=== Excerpt provided ===
* * * * * * * * *

In also-occupied Iraqelections were held under the shadow of occupation, with nearly 200,000 occupying troops, a government loyal to the occupiers, the activity of the largest U.S. Embassy in the world, and direct supervision of the military and security establishments, not to mention active interference by several semi-governmental American institutions in issues relating to the management and funding of NGO’s, influence on political parties and surveillance of the activities of every ministry. The fact that the U.S. Agency for International Development allocated $80 million for political and election activities in “post-Saddam” Iraq to the National Democratic Institute for International Affairs and the International Republican Institute completes the picture of how these forms of intervention were realized. American university professor William Robinson describes these two institutes as “extensions of the U.S. State Department,” while Republican Representative Ron Paul has stated his belief that their aims would have been “entirely illegitimate” if the elections had been held in the United States (Liz Ashkenaz Crook and Brian Dominic, AlMostakbal alArabi, in Arabic, February.2005).

Under a prior obligation to a State Administration Act laid down by the occupation authorities, elections were held for the National Assembly that was to be assigned the task of drafting the country’s constitution. The elections took place in the midst of a nearly complete breakdown of security and a violent terrorist campaign directed against both candidates and voters. In addition, the elections were influenced by powerful enticements offered to both groups, while rumours spread that anyone who failed to vote would be deprived of his or her rations, or even detained.

Holding elections had not been on the occupation authority’s original agenda, its own preference having been to choose whomever it wished from among the representatives of the country’s various communities. And indeed, the holding of elections represents a victory for those Shiite forces that stressed the need for them, as a means to obtain a majority in the Legislative Assembly.

The average voter turnout was higher than expected; however, the elections were boycotted by sectors of the Iraqi people estimated to have numbered in the millions—that is, nearly half of those who had the right to vote. Those who did vote ended up electing lists with whose members were unknown to them and of whose political platforms they were ignorant, and without having had the opportunity to examine and discuss these as a basis for their choice. People’s selection of candidates was based on the positions of list leaders or sponsors, and took on, as a result, a sectarian and tribal stamp. In other words, the elections were played out on the basis of sectarian “identity,” thus entailing the possibility of division and disintegration, outcomes which would be among the most perilous imaginable for the new Iraq. As a result, numerous parties urged that a search be made for a formula that would guarantee to those groups that had not won seats in the Legislative Assembly the opportunity to take part in the process of drafting the constitution.

* * * * * * * * *

=== Dataset section ===
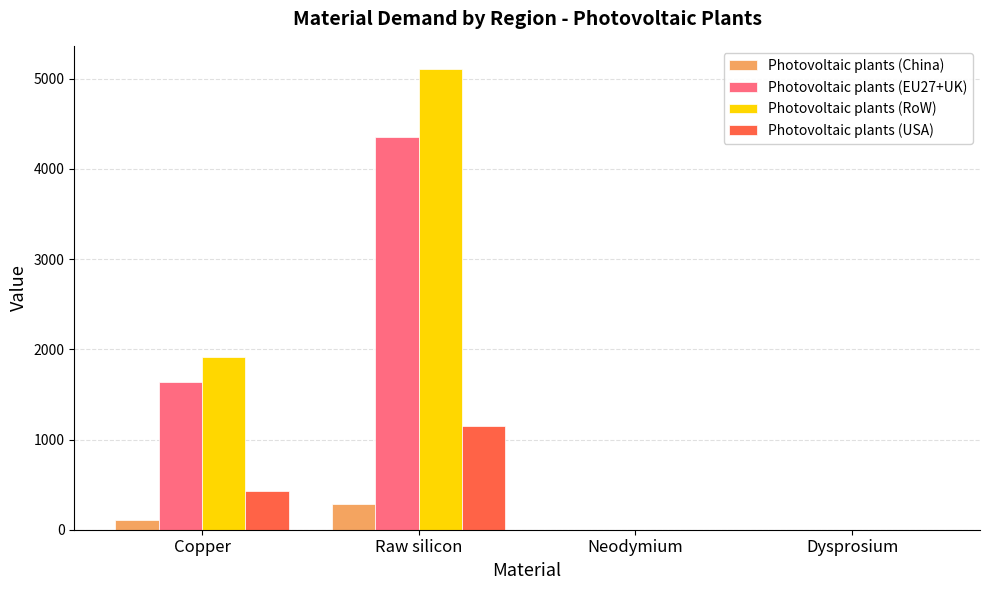

Is it true that Photovoltaic plants (USA) equals 1152.0 at Raw silicon?

True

* * * * * * * * *

=== Work request 1 ===
According to the excerpt above on Iraq's elections, how much money did the U.S. Agency for International Development allocate for political and election activities?
=== Work request 2 ===
Does each statement below agree with the excerpt above on Iraq's elections? Answer yes or no for each, quoting the words of the excerpt that decide it.
(a) Holding elections was part of the occupation authority's original agenda.
(b) Voter turnout was lower than expected.
(c) The National Assembly being elected was to be given the job of drafting the constitution.

=== Task solution 1 ===
$80 million.

=== Task solution 2 ===
(a) No: "Holding elections had not been on the occupation authority’s original agenda"
(b) No: "The average voter turnout was higher than expected"
(c) Yes: "elections were held for the National Assembly that was to be assigned the task of drafting the country’s constitution"